◆ **INSTRUCTION**
Only lines with the word "Created" belong in the answer; copy them from the records below.

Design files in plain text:
Segment Open

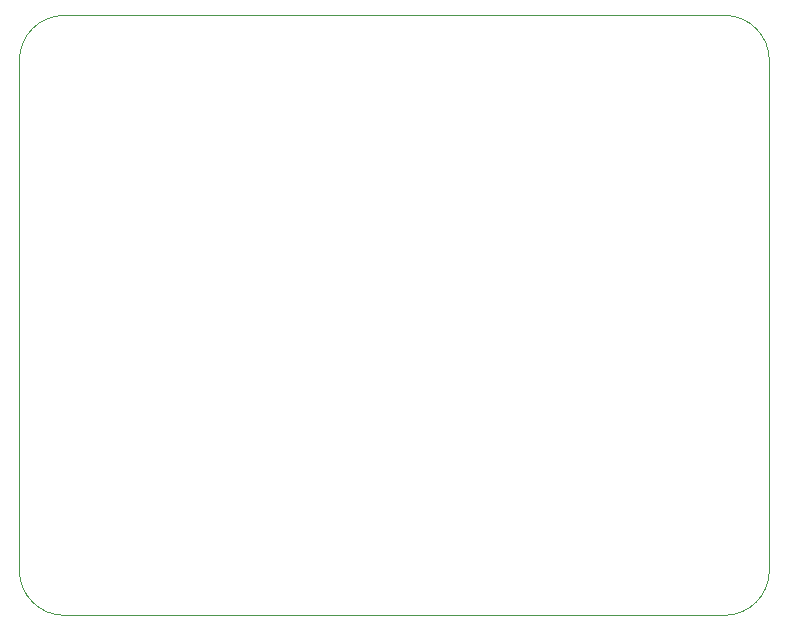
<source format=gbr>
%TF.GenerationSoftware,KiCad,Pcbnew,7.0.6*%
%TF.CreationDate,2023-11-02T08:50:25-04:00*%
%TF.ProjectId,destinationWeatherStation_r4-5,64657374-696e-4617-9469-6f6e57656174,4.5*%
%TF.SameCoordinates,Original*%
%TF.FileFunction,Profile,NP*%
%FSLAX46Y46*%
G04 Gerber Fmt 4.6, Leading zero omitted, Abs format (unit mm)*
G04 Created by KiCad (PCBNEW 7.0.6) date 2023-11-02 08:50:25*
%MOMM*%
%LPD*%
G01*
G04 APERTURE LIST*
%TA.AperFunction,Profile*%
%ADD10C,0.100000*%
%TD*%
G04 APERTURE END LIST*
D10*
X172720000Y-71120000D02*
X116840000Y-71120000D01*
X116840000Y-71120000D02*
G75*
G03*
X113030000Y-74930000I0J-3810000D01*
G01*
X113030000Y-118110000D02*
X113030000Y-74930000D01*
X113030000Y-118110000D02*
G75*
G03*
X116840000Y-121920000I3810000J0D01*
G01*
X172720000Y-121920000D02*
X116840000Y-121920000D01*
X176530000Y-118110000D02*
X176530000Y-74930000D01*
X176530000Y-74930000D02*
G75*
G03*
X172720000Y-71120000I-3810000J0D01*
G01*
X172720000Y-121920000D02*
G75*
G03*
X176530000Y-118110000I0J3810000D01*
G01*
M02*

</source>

Segment Closed
Segment Open

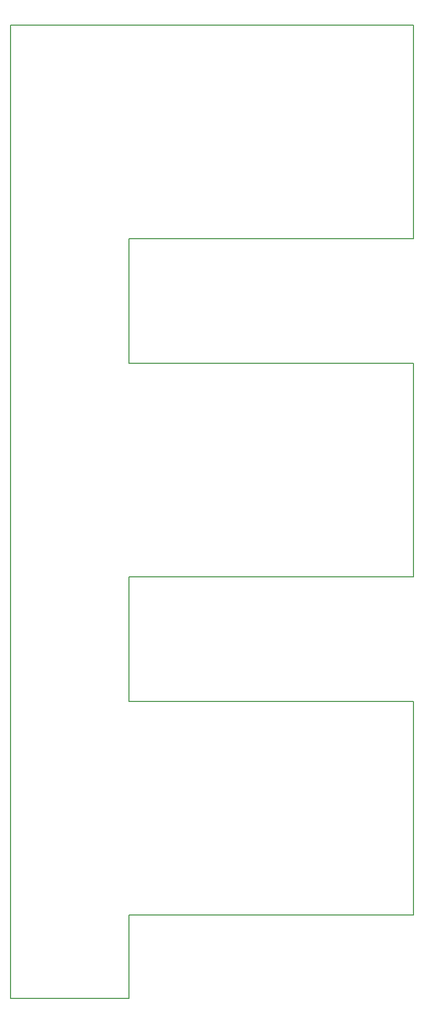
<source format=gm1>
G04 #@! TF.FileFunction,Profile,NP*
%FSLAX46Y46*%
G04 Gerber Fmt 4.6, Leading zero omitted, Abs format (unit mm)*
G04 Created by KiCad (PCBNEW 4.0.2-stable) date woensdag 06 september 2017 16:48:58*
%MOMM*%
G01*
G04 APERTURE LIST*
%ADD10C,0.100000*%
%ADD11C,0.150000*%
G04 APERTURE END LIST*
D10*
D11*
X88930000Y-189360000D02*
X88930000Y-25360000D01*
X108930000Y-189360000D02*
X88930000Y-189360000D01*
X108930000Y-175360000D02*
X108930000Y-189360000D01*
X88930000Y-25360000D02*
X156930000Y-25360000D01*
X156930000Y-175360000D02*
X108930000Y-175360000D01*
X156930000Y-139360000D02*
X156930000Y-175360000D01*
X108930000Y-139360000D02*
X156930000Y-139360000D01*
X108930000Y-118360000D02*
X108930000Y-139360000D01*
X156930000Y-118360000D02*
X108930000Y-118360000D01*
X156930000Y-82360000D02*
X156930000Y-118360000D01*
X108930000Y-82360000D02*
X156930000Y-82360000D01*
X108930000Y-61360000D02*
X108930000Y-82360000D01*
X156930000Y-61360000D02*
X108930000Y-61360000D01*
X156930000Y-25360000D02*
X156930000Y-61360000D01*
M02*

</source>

Segment Closed

◆ **TASK RESPONSE**
G04 Created by KiCad (PCBNEW 7.0.6) date 2023-11-02 08:50:25*
G04 Created by KiCad (PCBNEW 4.0.2-stable) date woensdag 06 september 2017 16:48:58*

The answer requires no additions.